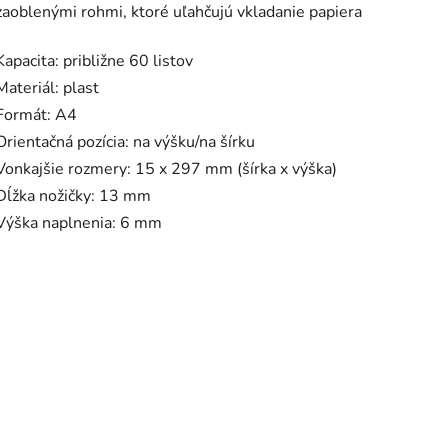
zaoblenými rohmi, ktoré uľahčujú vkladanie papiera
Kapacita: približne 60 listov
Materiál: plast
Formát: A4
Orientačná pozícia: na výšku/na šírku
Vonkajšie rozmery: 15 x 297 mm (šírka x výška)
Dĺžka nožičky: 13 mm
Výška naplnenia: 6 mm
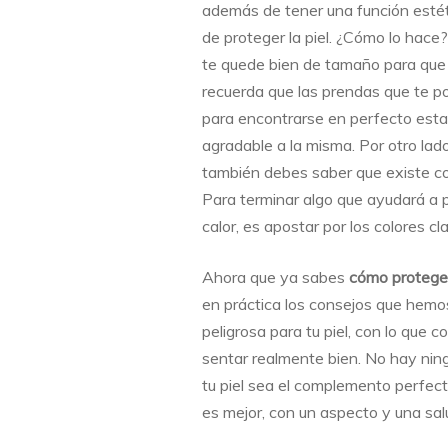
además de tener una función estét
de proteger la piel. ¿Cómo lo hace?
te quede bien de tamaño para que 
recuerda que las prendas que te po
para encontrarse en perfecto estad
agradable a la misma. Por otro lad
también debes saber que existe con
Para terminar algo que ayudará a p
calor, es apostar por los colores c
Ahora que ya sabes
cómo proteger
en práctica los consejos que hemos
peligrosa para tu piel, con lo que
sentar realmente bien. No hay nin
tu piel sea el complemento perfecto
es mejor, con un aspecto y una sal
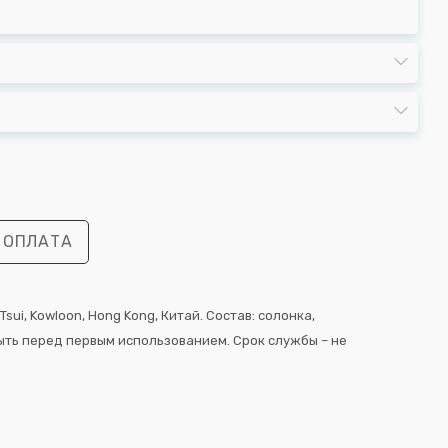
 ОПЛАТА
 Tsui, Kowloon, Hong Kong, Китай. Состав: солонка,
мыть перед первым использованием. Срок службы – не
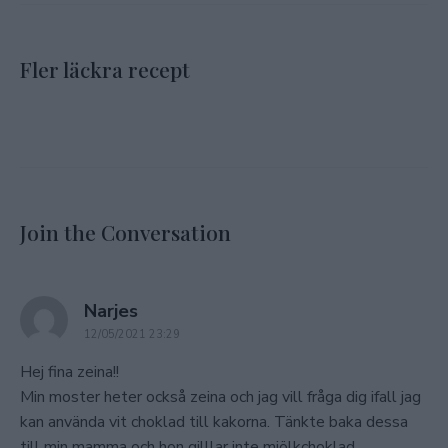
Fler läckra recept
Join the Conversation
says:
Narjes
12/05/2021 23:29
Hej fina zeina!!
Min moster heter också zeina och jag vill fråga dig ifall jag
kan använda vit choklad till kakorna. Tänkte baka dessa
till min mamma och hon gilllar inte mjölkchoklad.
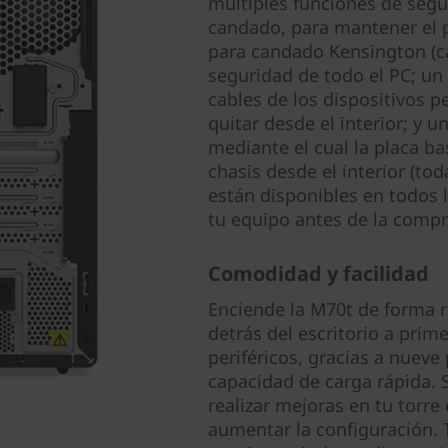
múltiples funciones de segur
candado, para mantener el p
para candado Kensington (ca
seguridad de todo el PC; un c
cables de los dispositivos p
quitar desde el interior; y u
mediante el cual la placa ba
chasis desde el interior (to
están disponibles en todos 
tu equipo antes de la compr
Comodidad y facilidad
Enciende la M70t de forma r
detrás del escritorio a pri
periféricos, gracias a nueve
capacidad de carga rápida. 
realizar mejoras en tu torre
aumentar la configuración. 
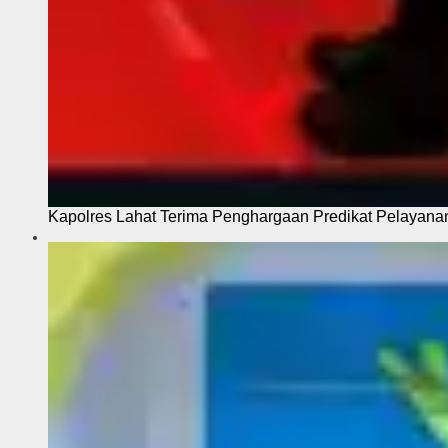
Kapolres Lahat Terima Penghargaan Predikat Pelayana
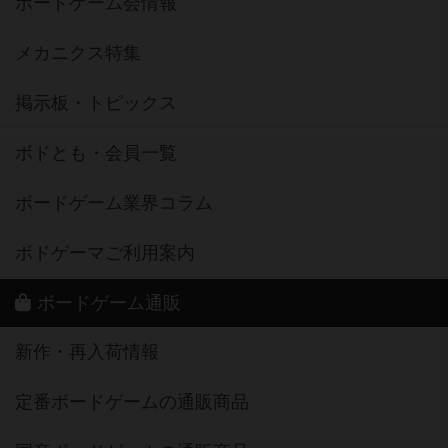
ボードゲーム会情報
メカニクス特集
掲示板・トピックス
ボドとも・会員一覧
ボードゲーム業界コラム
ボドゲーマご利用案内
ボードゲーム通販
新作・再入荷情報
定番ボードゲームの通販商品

◆ ◆ ◆ ◆ ◆ ◆ ◆

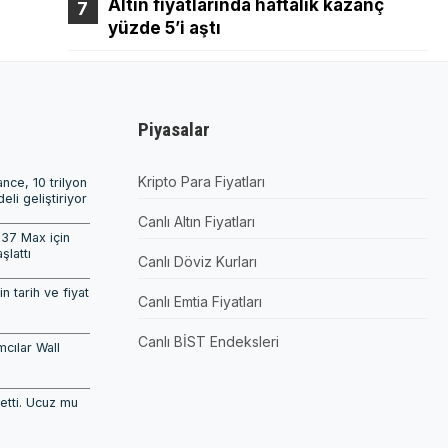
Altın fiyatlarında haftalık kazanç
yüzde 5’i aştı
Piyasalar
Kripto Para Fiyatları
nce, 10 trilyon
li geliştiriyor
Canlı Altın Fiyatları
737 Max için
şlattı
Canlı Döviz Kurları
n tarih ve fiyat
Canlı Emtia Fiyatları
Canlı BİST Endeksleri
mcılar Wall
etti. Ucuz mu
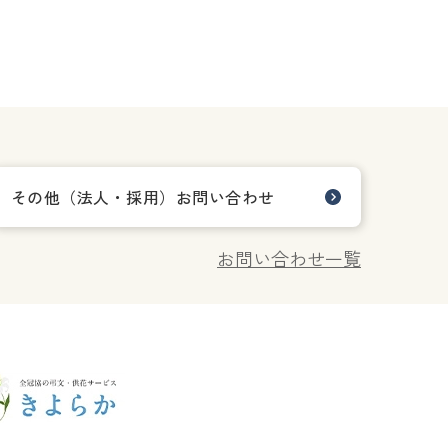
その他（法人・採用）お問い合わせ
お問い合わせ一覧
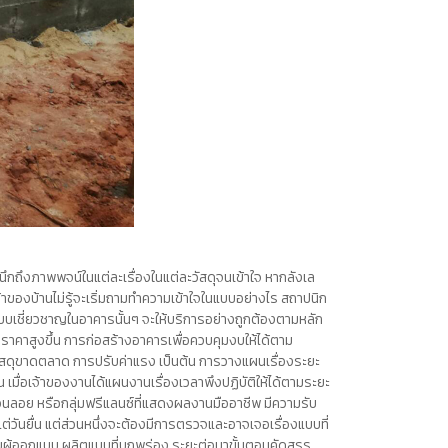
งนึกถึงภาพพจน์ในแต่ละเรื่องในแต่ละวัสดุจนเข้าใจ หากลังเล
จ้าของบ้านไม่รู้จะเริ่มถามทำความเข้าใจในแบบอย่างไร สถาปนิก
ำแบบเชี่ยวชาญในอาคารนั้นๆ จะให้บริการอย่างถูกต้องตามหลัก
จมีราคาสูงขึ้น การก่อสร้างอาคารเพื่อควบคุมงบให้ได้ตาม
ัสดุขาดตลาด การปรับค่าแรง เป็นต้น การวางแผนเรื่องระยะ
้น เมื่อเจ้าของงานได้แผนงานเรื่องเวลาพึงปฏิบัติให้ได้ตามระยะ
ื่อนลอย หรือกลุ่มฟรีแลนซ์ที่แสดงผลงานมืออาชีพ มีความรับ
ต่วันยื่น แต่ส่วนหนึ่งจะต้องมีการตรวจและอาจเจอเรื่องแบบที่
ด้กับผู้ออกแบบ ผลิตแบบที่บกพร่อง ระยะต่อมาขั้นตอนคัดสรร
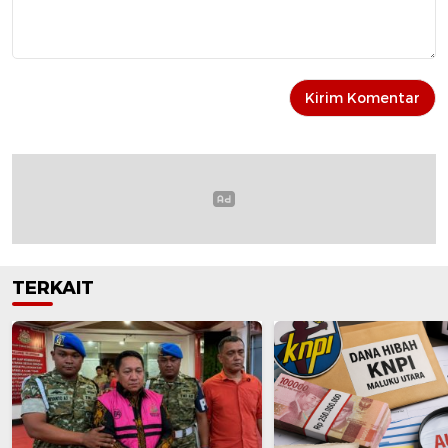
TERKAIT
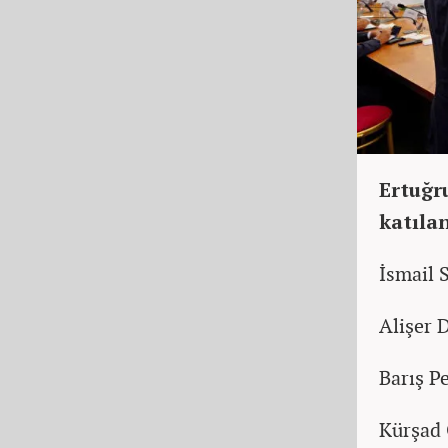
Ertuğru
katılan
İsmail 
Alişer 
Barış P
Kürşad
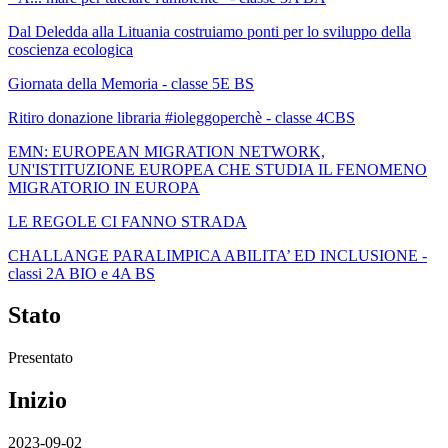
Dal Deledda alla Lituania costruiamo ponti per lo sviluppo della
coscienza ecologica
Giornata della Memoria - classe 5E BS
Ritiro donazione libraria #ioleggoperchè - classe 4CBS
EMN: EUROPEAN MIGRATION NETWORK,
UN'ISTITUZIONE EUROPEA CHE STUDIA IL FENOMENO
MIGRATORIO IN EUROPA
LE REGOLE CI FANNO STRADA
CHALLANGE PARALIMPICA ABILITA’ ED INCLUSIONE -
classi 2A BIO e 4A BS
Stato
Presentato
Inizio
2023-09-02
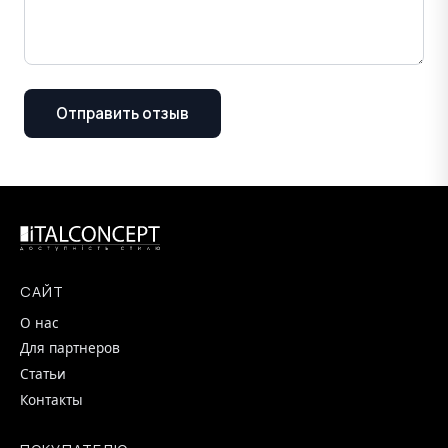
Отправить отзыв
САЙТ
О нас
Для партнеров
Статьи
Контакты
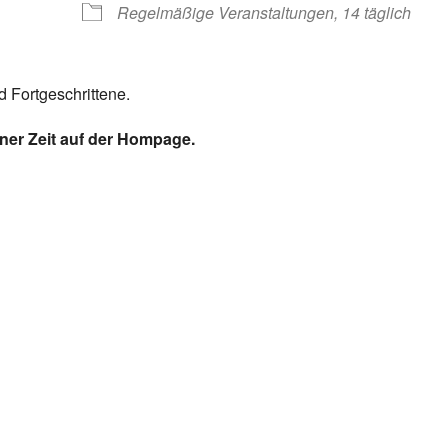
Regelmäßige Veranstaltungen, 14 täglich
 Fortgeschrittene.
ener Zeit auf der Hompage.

◆ ◆ ◆ ◆ ◆ ◆ ◆

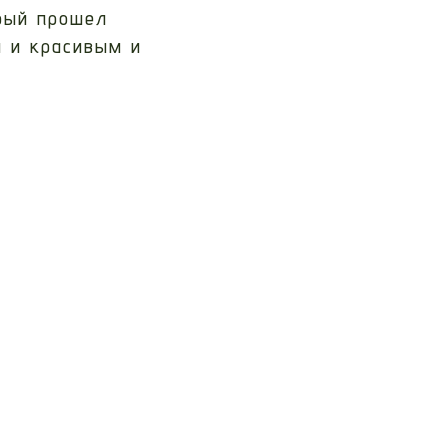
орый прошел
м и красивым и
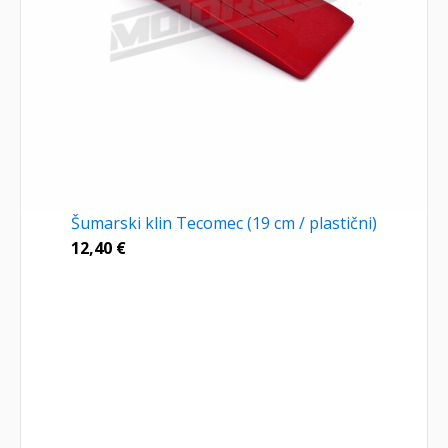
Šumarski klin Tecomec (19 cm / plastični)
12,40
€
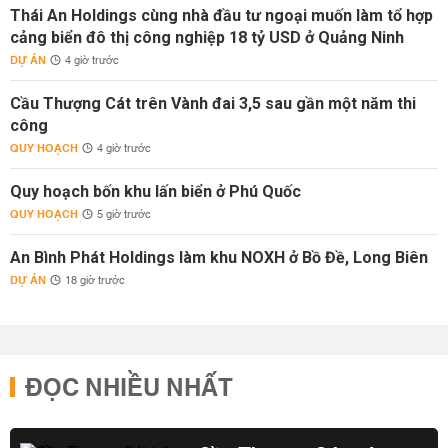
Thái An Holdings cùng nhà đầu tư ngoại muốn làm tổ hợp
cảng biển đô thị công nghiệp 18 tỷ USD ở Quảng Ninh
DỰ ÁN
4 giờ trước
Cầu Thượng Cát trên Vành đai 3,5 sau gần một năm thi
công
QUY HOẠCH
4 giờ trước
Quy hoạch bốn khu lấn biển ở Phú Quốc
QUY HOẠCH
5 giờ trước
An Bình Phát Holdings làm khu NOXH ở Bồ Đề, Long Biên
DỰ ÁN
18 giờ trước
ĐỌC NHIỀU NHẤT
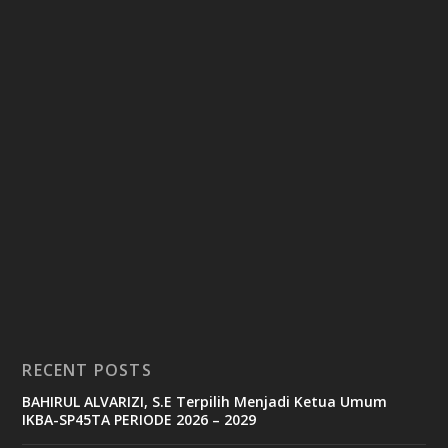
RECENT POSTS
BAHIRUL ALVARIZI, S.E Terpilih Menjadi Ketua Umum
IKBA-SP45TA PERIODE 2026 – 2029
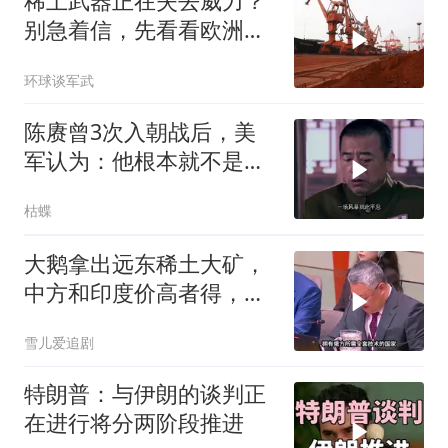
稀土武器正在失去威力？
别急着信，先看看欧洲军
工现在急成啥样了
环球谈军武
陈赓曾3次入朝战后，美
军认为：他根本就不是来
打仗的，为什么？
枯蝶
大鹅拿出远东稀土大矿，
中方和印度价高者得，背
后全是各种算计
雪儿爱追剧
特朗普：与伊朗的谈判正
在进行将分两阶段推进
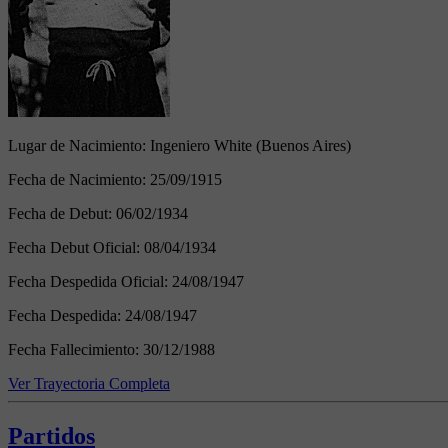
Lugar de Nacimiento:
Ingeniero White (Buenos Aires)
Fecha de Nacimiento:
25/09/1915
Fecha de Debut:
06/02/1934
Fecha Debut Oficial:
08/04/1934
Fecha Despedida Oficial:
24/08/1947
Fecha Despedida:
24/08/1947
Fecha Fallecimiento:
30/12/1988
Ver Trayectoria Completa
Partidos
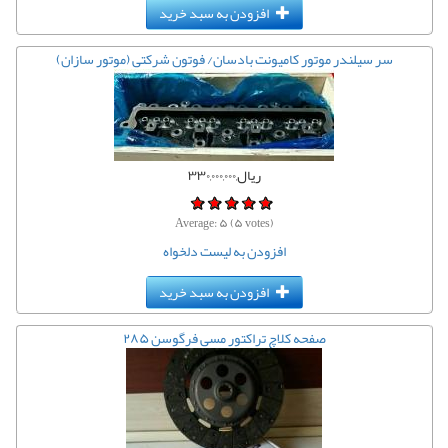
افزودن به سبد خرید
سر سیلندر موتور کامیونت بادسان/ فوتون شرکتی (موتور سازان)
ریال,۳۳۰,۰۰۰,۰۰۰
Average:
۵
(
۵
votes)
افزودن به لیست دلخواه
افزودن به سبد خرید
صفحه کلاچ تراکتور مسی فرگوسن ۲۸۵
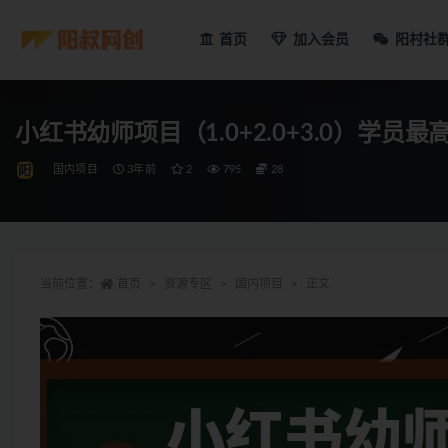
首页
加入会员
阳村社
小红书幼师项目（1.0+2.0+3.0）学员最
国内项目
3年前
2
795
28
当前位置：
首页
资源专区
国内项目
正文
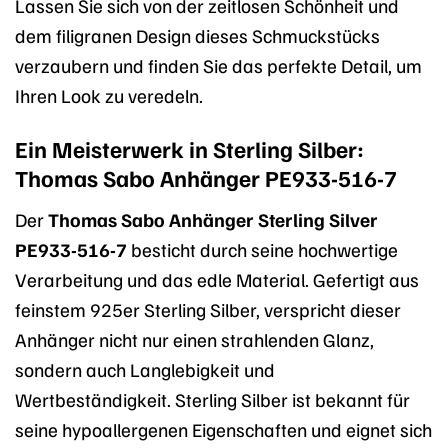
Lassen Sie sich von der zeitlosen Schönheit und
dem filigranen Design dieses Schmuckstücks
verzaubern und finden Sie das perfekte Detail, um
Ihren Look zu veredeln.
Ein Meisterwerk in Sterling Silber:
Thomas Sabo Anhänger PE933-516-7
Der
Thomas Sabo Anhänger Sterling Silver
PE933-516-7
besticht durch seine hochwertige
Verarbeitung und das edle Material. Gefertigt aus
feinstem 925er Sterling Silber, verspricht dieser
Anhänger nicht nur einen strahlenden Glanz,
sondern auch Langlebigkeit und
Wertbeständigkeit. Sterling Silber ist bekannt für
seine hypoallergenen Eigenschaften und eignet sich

◆ ◆ ◆ ◆ ◆ ◆ ◆

[Problem]
Swap "piel" for "dermis" in the lines from the one containing "además de tener una función estét" up to and including the one containing "cómo proteger", and give only those lines with nothing else altered.

[Expected answer]
además de tener una función estét
de proteger la dermis. ¿Cómo lo hace?
te quede bien de tamaño para que 
recuerda que las prendas que te po
para encontrarse en perfecto estad
agradable a la misma. Por otro lad
también debes saber que existe con
Para terminar algo que ayudará a p
calor, es apostar por los colores c
Ahora que ya sabes
cómo proteger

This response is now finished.